§ **AIM OF THE TASK**: What is needed is an exact copy of the entries, with the pictures excluded.

Start of MATERIAL FOR THIS EXERCISE

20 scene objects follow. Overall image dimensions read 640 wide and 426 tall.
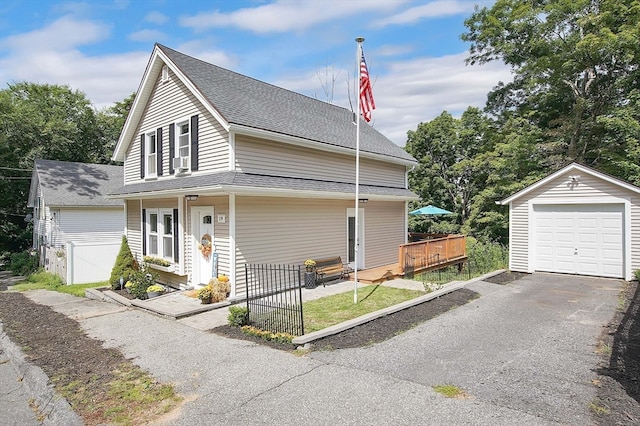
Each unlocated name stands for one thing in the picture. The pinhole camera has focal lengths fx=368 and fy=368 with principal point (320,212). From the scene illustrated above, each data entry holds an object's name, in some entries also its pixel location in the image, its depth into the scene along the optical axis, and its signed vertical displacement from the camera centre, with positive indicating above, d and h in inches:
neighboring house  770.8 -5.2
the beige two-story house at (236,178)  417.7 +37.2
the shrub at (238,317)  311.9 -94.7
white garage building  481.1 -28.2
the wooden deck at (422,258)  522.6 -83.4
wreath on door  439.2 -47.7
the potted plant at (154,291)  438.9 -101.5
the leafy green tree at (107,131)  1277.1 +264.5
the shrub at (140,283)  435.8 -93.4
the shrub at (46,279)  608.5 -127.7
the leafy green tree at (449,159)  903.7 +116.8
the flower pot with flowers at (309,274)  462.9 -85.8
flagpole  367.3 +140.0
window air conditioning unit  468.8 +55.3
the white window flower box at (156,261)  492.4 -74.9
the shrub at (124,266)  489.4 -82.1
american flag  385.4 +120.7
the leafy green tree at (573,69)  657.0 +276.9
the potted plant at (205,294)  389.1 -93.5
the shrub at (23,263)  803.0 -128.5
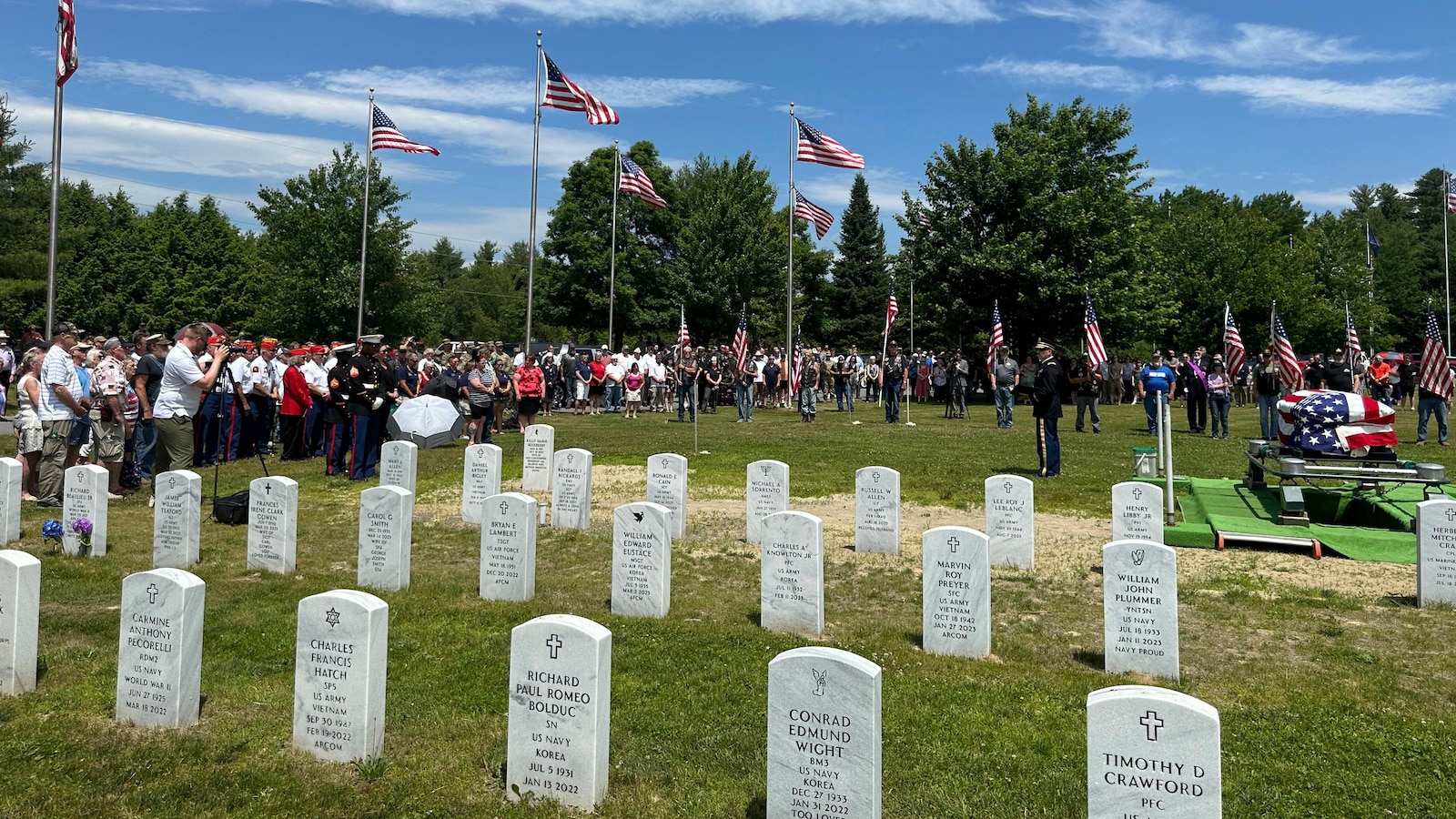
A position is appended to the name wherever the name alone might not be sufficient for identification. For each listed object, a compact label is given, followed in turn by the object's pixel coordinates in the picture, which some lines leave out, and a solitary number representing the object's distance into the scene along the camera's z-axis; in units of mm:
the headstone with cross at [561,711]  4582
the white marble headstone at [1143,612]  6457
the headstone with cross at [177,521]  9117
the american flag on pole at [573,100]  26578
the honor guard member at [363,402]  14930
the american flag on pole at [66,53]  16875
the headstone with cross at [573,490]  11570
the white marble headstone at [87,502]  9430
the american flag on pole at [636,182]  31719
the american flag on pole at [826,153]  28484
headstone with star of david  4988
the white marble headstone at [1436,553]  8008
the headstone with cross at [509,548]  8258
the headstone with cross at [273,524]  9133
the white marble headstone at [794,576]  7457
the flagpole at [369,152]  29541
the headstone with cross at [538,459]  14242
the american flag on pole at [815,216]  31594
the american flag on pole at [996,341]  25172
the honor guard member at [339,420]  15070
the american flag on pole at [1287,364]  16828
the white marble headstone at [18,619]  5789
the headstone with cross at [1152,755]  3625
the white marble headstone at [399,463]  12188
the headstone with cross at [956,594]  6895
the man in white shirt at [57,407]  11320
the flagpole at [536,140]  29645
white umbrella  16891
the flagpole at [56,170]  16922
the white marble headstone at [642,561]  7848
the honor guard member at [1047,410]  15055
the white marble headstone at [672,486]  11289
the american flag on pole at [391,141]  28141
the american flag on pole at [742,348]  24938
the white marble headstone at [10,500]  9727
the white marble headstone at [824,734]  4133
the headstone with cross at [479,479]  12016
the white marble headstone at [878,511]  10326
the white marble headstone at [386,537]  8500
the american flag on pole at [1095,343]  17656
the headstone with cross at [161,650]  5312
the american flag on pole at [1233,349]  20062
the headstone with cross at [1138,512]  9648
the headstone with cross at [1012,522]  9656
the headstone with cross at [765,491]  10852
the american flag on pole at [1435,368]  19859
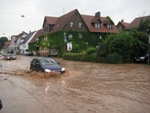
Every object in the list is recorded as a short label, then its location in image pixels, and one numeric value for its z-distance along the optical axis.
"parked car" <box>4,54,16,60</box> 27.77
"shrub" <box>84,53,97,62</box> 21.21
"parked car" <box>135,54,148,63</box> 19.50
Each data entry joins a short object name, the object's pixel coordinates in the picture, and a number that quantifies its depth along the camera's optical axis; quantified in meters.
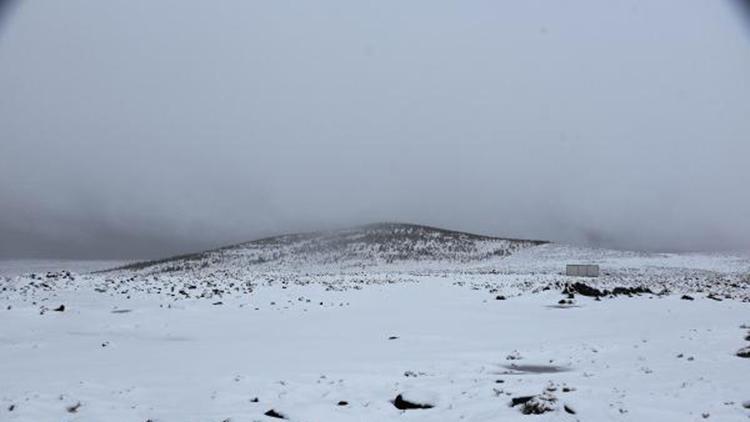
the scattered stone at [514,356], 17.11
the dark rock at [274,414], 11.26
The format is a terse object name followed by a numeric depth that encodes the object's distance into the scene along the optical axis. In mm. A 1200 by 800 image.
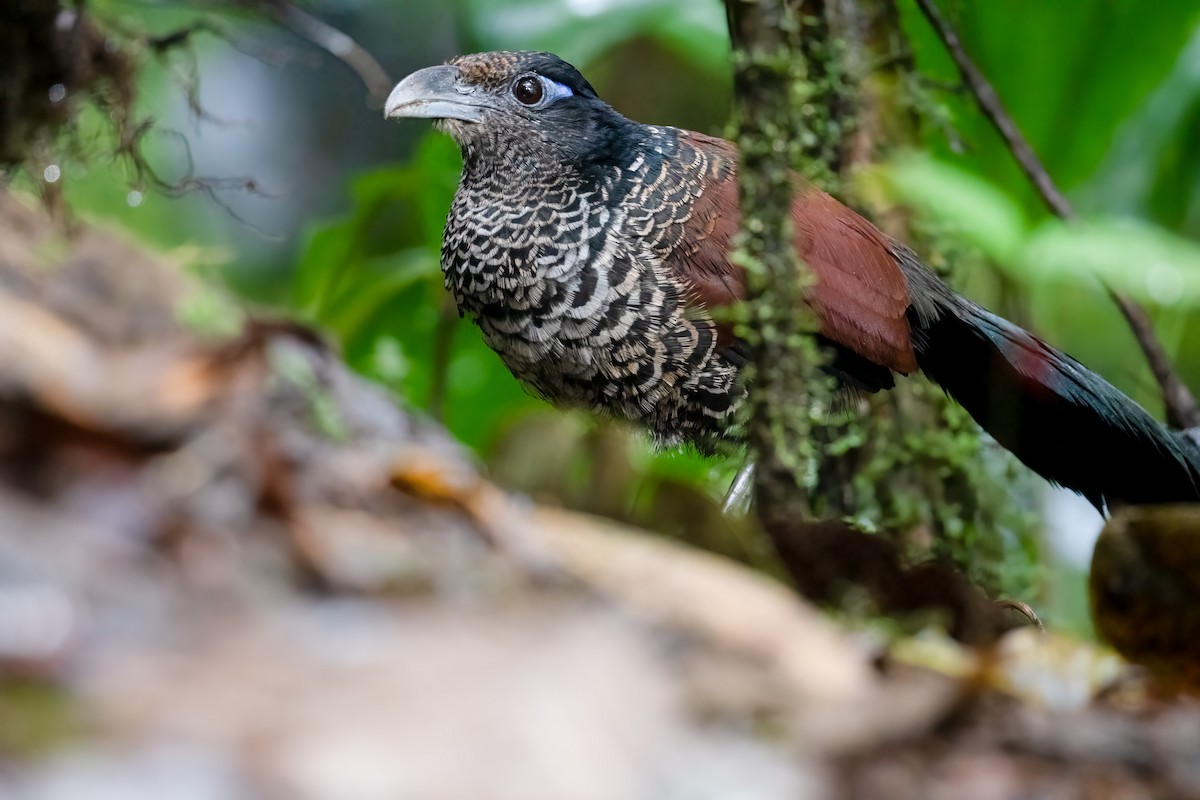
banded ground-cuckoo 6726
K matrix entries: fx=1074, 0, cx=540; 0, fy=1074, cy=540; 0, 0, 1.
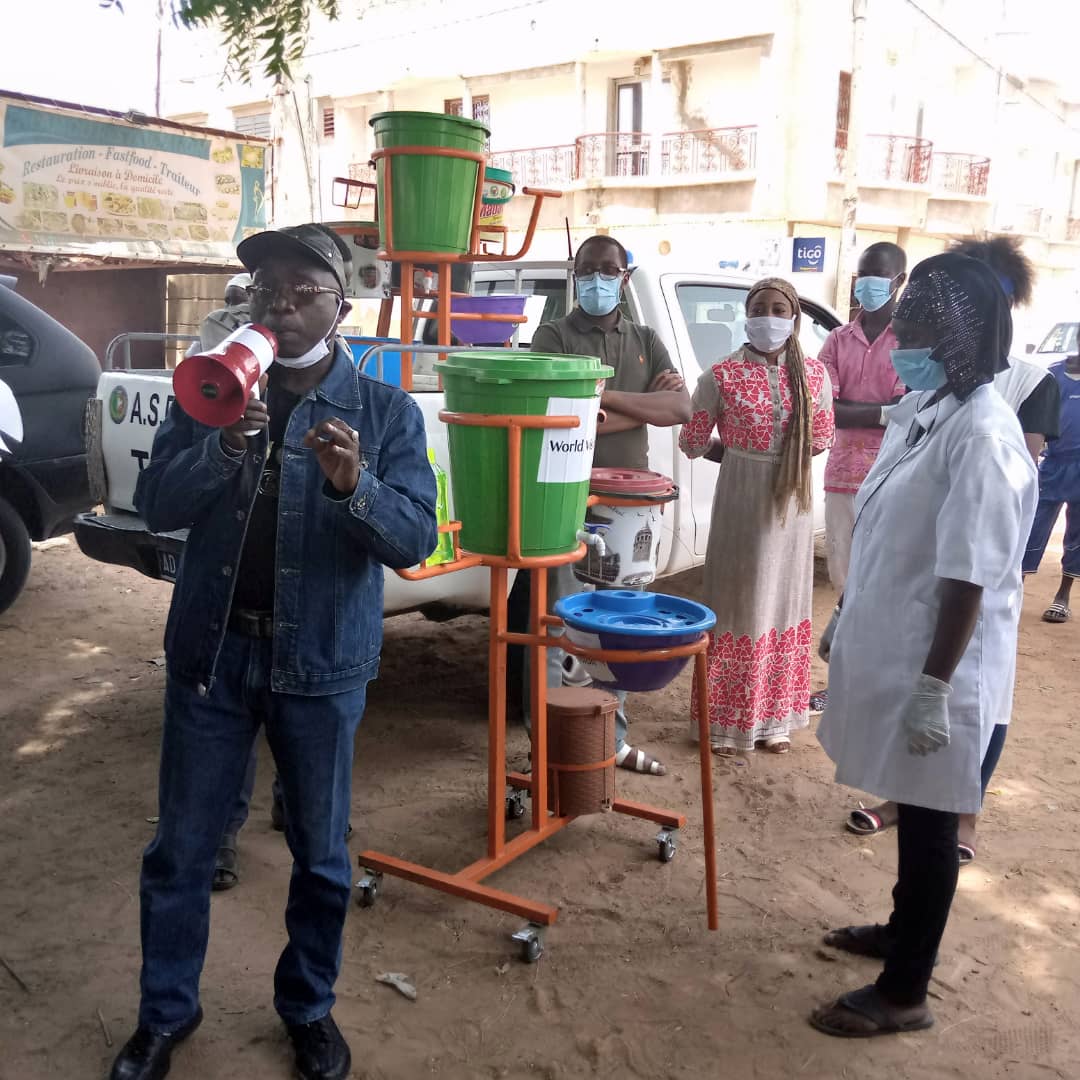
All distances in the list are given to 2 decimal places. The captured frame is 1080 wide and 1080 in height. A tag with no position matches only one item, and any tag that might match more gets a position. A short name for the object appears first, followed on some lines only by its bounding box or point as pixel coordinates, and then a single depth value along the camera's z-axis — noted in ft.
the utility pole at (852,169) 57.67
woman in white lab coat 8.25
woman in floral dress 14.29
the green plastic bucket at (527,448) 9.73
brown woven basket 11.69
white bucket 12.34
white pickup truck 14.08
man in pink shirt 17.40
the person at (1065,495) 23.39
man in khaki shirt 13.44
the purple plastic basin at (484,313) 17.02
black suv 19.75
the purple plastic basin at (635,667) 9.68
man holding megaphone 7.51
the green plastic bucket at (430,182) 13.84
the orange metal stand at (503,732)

End of MATERIAL FOR THIS EXERCISE

§ **EXPECTED ANSWER**:
20 scene objects follow. Overall image dimensions read 640 wide and 426 tall.
Each unlocated name stands for one thing in the picture. The pinhole camera has focal lengths fx=368 and fy=368 with principal point (320,212). From the scene illustrated above, each data entry holds an object's name, in some entries also its pixel location in the image, its depth into the scene along the optical axis, and its signed vertical displacement from the camera centre, with positive indicating above, d and h in inches:
neighboring house  770.8 -5.2
the beige two-story house at (236,178)  417.7 +37.2
the shrub at (238,317)  311.9 -94.7
white garage building  481.1 -28.2
the wooden deck at (422,258)  522.6 -83.4
wreath on door  439.2 -47.7
the potted plant at (154,291)  438.9 -101.5
the leafy green tree at (107,131)  1277.1 +264.5
the shrub at (140,283)  435.8 -93.4
the shrub at (46,279)  608.5 -127.7
the leafy green tree at (449,159)  903.7 +116.8
the flower pot with flowers at (309,274)  462.9 -85.8
flagpole  367.3 +140.0
window air conditioning unit  468.8 +55.3
the white window flower box at (156,261)  492.4 -74.9
the shrub at (124,266)  489.4 -82.1
american flag  385.4 +120.7
the leafy green tree at (573,69)  657.0 +276.9
the potted plant at (205,294)  389.1 -93.5
the shrub at (23,263)  803.0 -128.5
A position is appended to the name wherever the name alone might not be sufficient for identification. For each listed object, a compact label is given, followed in turn by the object's pixel coordinates in the picture, which some lines leave out, and a solitary number representing the object's distance into the scene along the camera's z-axis; in units of mm:
the headstone with cross at [561,711]  4582
the white marble headstone at [1143,612]  6457
the headstone with cross at [177,521]  9117
the american flag on pole at [573,100]  26578
the honor guard member at [363,402]  14930
the american flag on pole at [66,53]  16875
the headstone with cross at [573,490]  11570
the white marble headstone at [87,502]  9430
the american flag on pole at [636,182]  31719
the american flag on pole at [826,153]  28484
headstone with star of david  4988
the white marble headstone at [1436,553]  8008
the headstone with cross at [509,548]  8258
the headstone with cross at [273,524]  9133
the white marble headstone at [794,576]  7457
the flagpole at [369,152]  29541
the headstone with cross at [538,459]  14242
the american flag on pole at [815,216]  31594
the american flag on pole at [996,341]  25172
the honor guard member at [339,420]  15070
the american flag on pole at [1287,364]  16828
the white marble headstone at [18,619]  5789
the headstone with cross at [1152,755]  3625
the white marble headstone at [399,463]  12188
the headstone with cross at [956,594]  6895
the man in white shirt at [57,407]  11320
the flagpole at [536,140]  29645
white umbrella  16891
the flagpole at [56,170]  16922
the white marble headstone at [642,561]  7848
the honor guard member at [1047,410]  15055
the white marble headstone at [672,486]  11289
the american flag on pole at [391,141]  28141
the american flag on pole at [742,348]  24938
the white marble headstone at [10,500]  9727
the white marble headstone at [824,734]  4133
the headstone with cross at [479,479]  12016
the white marble headstone at [878,511]  10326
the white marble headstone at [386,537]  8500
the american flag on pole at [1095,343]  17656
the headstone with cross at [161,650]  5312
the american flag on pole at [1233,349]  20062
the headstone with cross at [1138,512]  9648
the headstone with cross at [1012,522]  9656
the headstone with cross at [765,491]  10852
the american flag on pole at [1435,368]  19859
Every object in the list is recorded as a short label, then its location in image pixels, and one numeric value for its z-distance along the optical axis.
"parked car" <box>4,54,16,60</box> 27.77
"shrub" <box>84,53,97,62</box> 21.21
"parked car" <box>135,54,148,63</box> 19.50
Each data entry joins a short object name, the object's pixel coordinates in the picture, and a number that quantifies its depth along the camera's optical axis; quantified in meters.
the scattered stone at [514,356], 17.11
the dark rock at [274,414], 11.26
The format is a terse object name followed by a numeric depth that encodes the object's distance into the scene along the optical axis. In mm. A 1200 by 800 image.
banded ground-cuckoo 6726
K matrix entries: fx=1074, 0, cx=540; 0, fy=1074, cy=540; 0, 0, 1.
All distances in the list are given to 2 decimal places. The captured frame is 1080 wide and 1080 in height. A tag with no position matches only one item, and any tag that might match more gets a position. A short name for the object appears first, followed on some lines only by its bounding box or point as pixel coordinates, and then a single depth value along the camera's z-axis — noted in ft.
the utility pole at (852,169) 57.67
woman in white lab coat 8.25
woman in floral dress 14.29
the green plastic bucket at (527,448) 9.73
brown woven basket 11.69
white bucket 12.34
white pickup truck 14.08
man in pink shirt 17.40
the person at (1065,495) 23.39
man in khaki shirt 13.44
the purple plastic basin at (484,313) 17.02
black suv 19.75
the purple plastic basin at (635,667) 9.68
man holding megaphone 7.51
the green plastic bucket at (430,182) 13.84
the orange metal stand at (503,732)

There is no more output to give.